--- TASK TO COMPLETE ---
Pull every line from the records that has the word "victim" in it.

[Stored data entries]
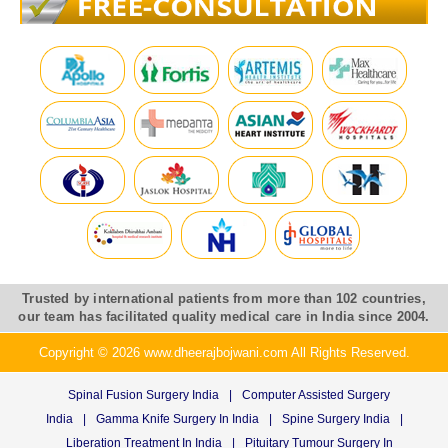
Trusted by international patients from more than 102 countries,
our team has facilitated quality medical care in India since 2004.
Copyright © 2026 www.dheerajbojwani.com All Rights Reserved.
Spinal Fusion Surgery India
|
Computer Assisted Surgery
India
|
Gamma Knife Surgery In India
|
Spine Surgery India
|
Liberation Treatment In India
|
Pituitary Tumour Surgery In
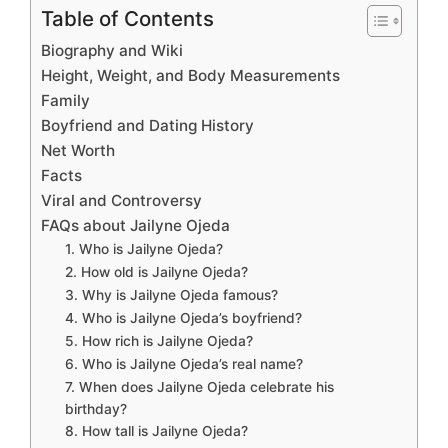
Table of Contents
Biography and Wiki
Height, Weight, and Body Measurements
Family
Boyfriend and Dating History
Net Worth
Facts
Viral and Controversy
FAQs about Jailyne Ojeda
1. Who is Jailyne Ojeda?
2. How old is Jailyne Ojeda?
3. Why is Jailyne Ojeda famous?
4. Who is Jailyne Ojeda’s boyfriend?
5. How rich is Jailyne Ojeda?
6. Who is Jailyne Ojeda’s real name?
7. When does Jailyne Ojeda celebrate his
birthday?
8. How tall is Jailyne Ojeda?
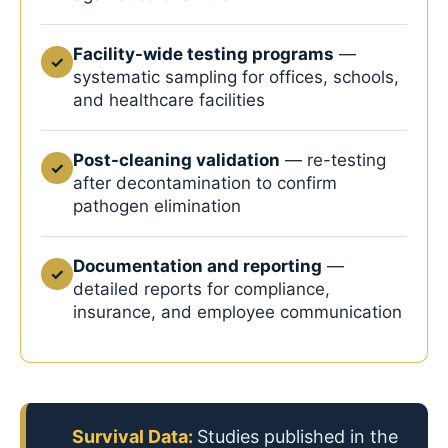
Facility-wide testing programs
—
✓
systematic sampling for offices, schools,
and healthcare facilities
Post-cleaning validation
— re-testing
✓
after decontamination to confirm
pathogen elimination
Documentation and reporting
—
✓
detailed reports for compliance,
insurance, and employee communication
Survival Data:
Studies published in the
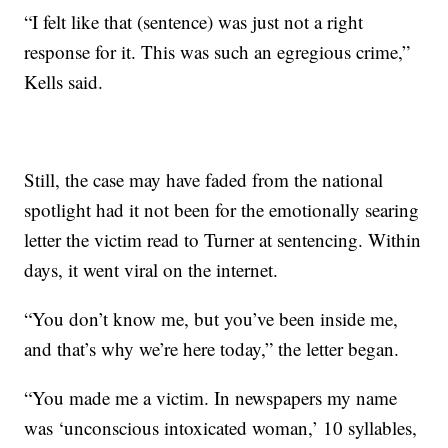
“I felt like that (sentence) was just not a right
response for it. This was such an egregious crime,”
Kells said.
Still, the case may have faded from the national
spotlight had it not been for the emotionally searing
letter the victim read to Turner at sentencing. Within
days, it went viral on the internet.
“You don’t know me, but you’ve been inside me,
and that’s why we’re here today,” the letter began.
“You made me a victim. In newspapers my name
was ‘unconscious intoxicated woman,’ 10 syllables,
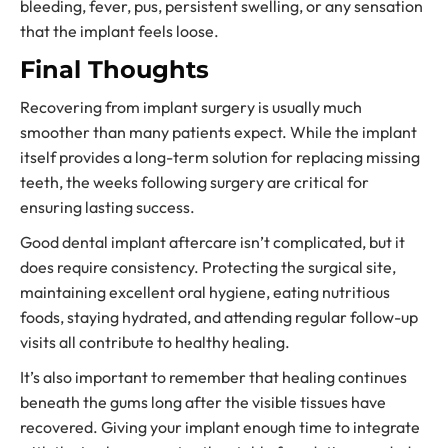
bleeding, fever, pus, persistent swelling, or any sensation
that the implant feels loose.
Final Thoughts
Recovering from implant surgery is usually much
smoother than many patients expect. While the implant
itself provides a long-term solution for replacing missing
teeth, the weeks following surgery are critical for
ensuring lasting success.
Good dental implant aftercare isn’t complicated, but it
does require consistency. Protecting the surgical site,
maintaining excellent oral hygiene, eating nutritious
foods, staying hydrated, and attending regular follow-up
visits all contribute to healthy healing.
It’s also important to remember that healing continues
beneath the gums long after the visible tissues have
recovered. Giving your implant enough time to integrate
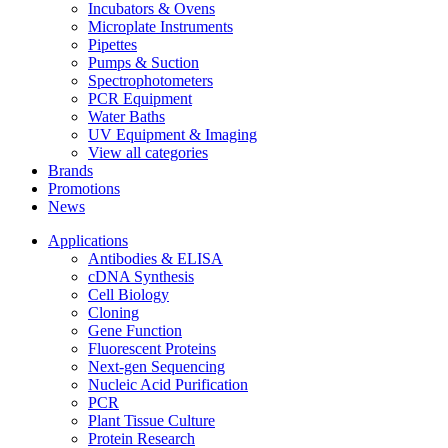
Incubators & Ovens
Microplate Instruments
Pipettes
Pumps & Suction
Spectrophotometers
PCR Equipment
Water Baths
UV Equipment & Imaging
View all categories
Brands
Promotions
News
Applications
Antibodies & ELISA
cDNA Synthesis
Cell Biology
Cloning
Gene Function
Fluorescent Proteins
Next-gen Sequencing
Nucleic Acid Purification
PCR
Plant Tissue Culture
Protein Research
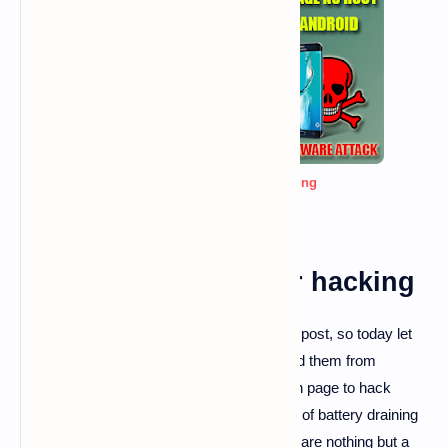
best fake template for hacking
best fake template for hacking
Hello, guy I am back with another amazing post, so today let
us know about fake pages and how to avoid them from
stealing our data and how to create our own page to hack
someone from that, As you guy's seen lots of battery draining
warning pages, Virus cleaner pages, those are nothing but a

--- TASK OUTPUT ---
letter the victim read to Turner at sentencing. Within
“You made me a victim. In newspapers my name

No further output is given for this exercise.